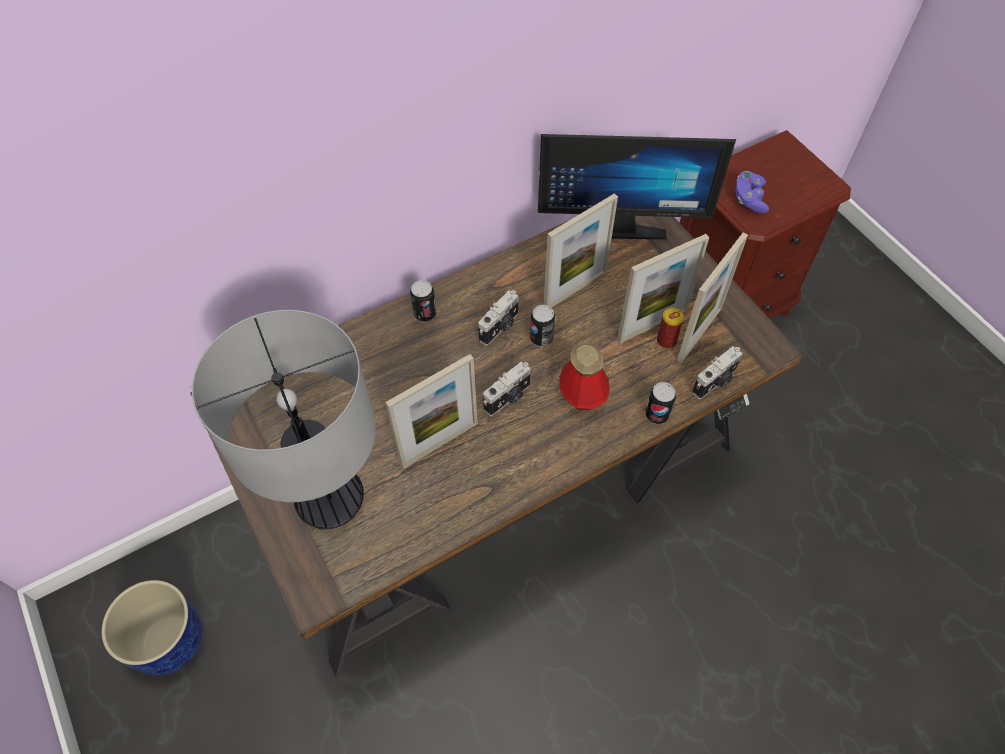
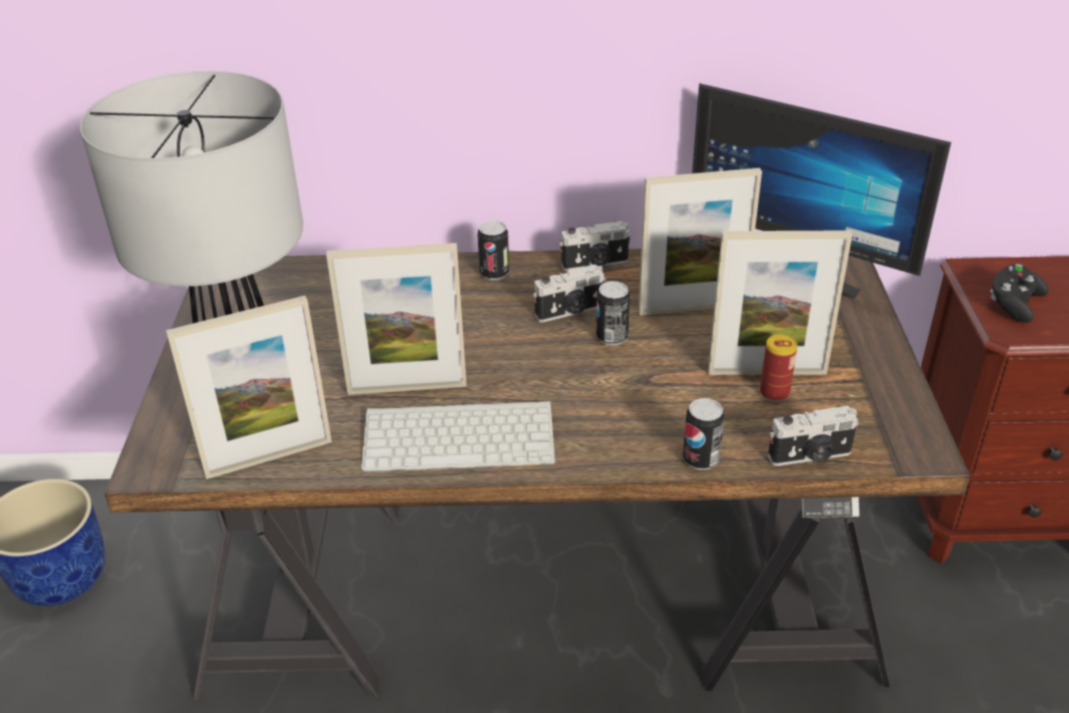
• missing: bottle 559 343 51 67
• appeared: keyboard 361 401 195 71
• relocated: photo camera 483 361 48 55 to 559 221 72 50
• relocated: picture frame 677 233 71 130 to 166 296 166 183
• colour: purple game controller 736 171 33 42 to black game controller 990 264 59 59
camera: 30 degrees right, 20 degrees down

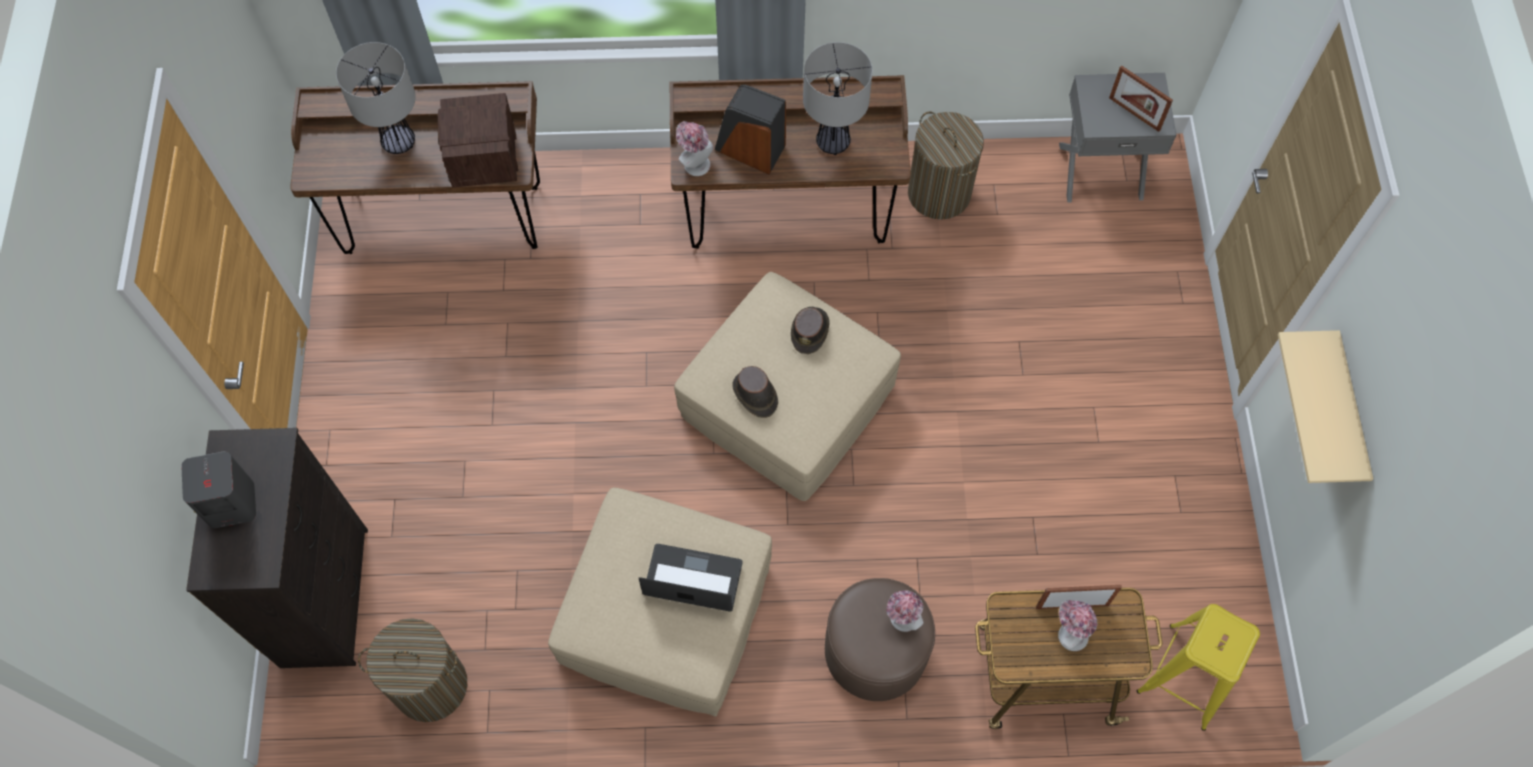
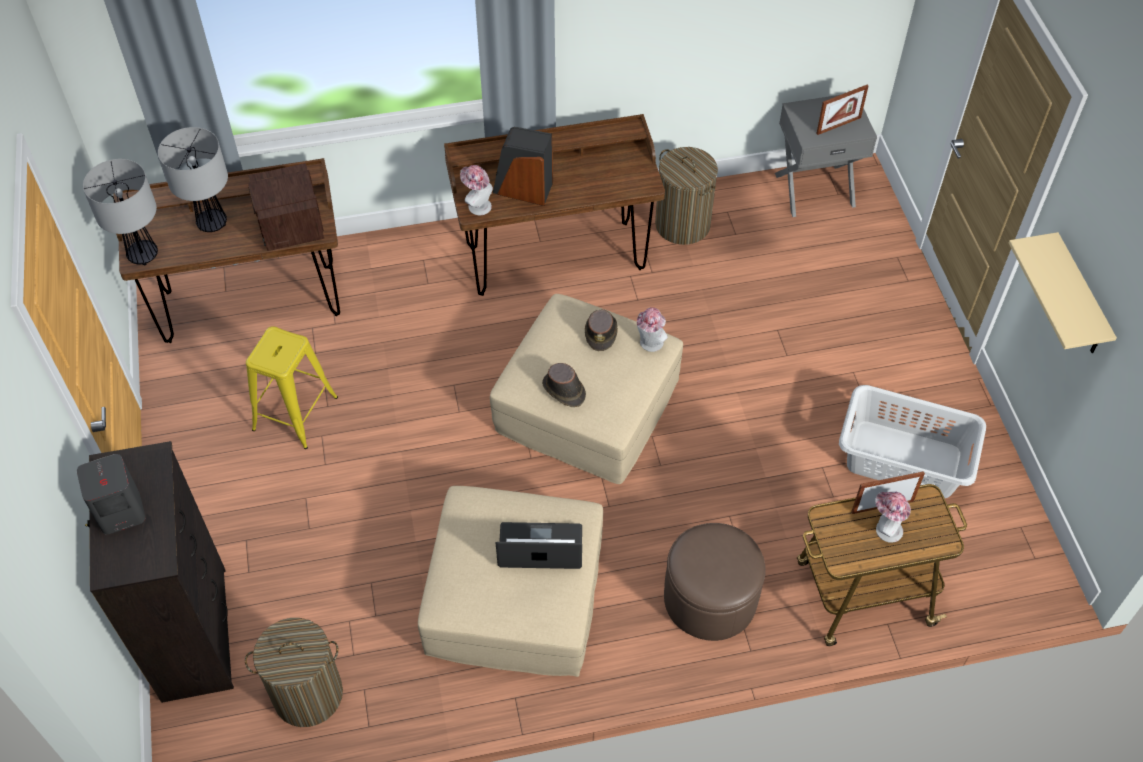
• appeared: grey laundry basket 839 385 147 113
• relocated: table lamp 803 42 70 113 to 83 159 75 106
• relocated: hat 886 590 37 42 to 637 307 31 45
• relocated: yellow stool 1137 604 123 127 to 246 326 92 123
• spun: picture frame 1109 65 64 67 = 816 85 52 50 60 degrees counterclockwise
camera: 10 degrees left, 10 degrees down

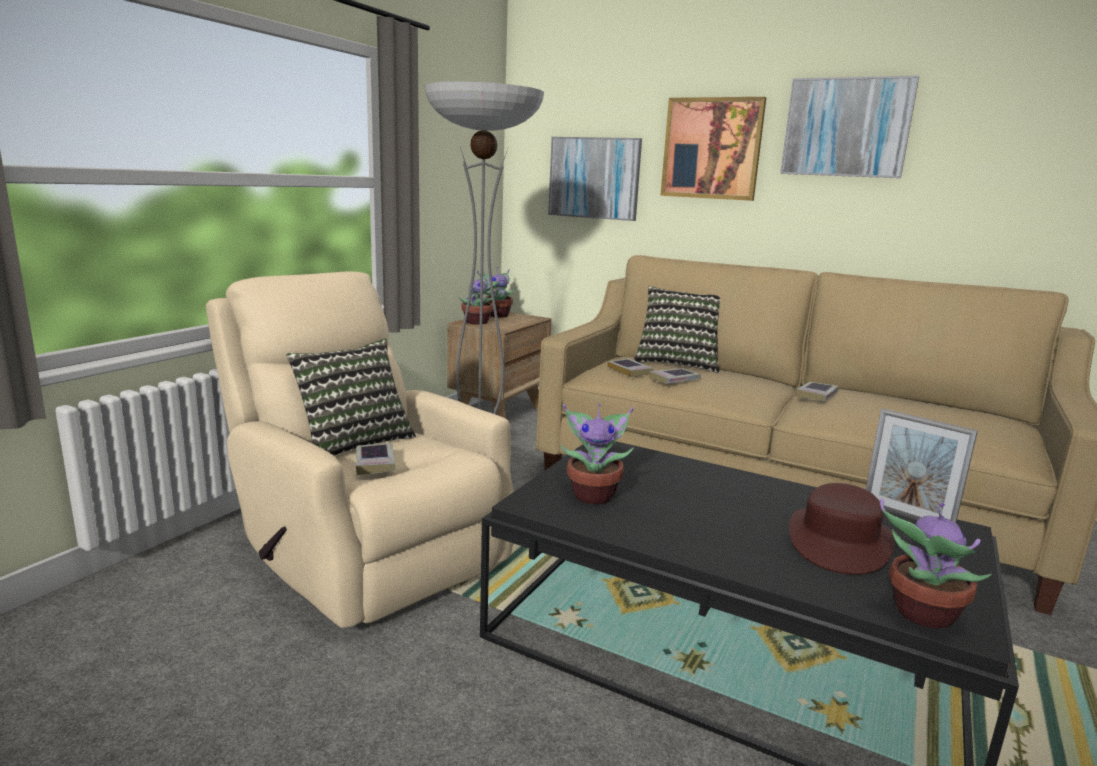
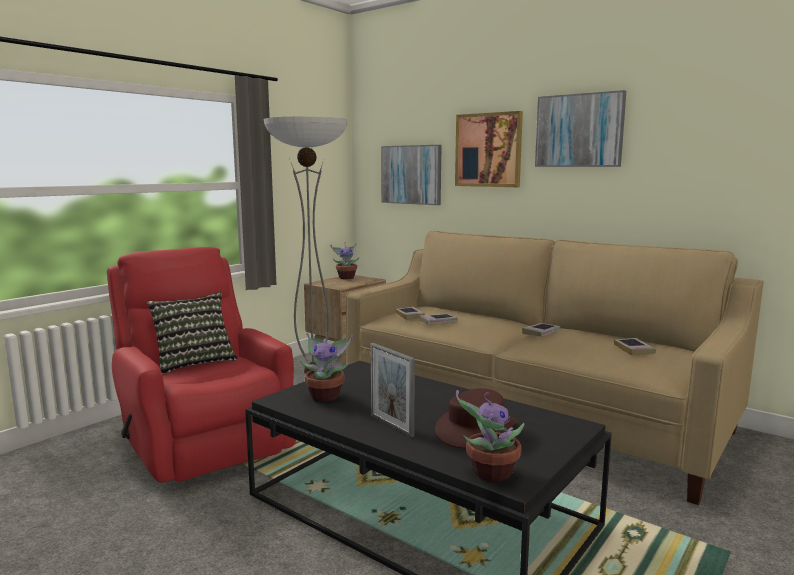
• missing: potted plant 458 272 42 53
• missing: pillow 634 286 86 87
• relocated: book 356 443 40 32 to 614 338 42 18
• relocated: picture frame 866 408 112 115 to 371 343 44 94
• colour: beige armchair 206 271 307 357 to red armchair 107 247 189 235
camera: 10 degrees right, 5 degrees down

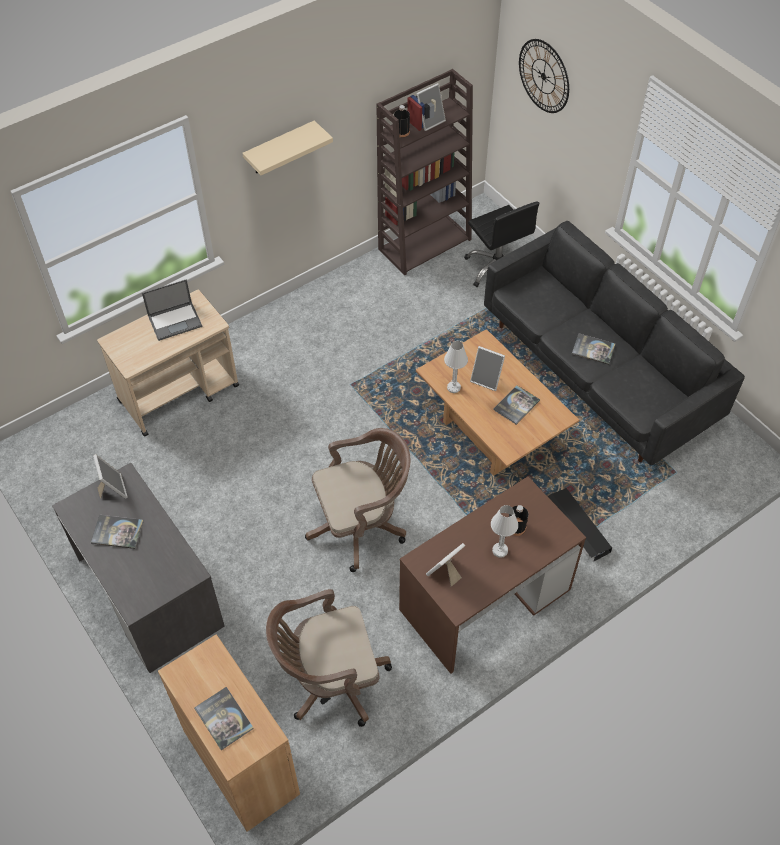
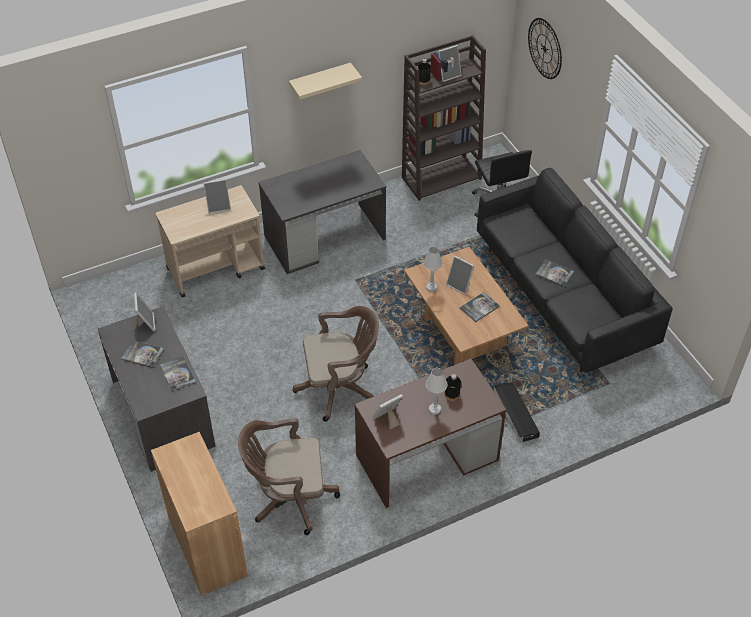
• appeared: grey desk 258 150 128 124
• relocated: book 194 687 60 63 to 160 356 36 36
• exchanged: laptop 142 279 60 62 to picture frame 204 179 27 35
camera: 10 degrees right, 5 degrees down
__________________________________________________
EXERCISE: Begin with the first line of the records and repeat every line up to the one with "990 264 59 59", counting that line too. Pictures are not part of the copy.

SOLUTION BELOW:
• missing: bottle 559 343 51 67
• appeared: keyboard 361 401 195 71
• relocated: photo camera 483 361 48 55 to 559 221 72 50
• relocated: picture frame 677 233 71 130 to 166 296 166 183
• colour: purple game controller 736 171 33 42 to black game controller 990 264 59 59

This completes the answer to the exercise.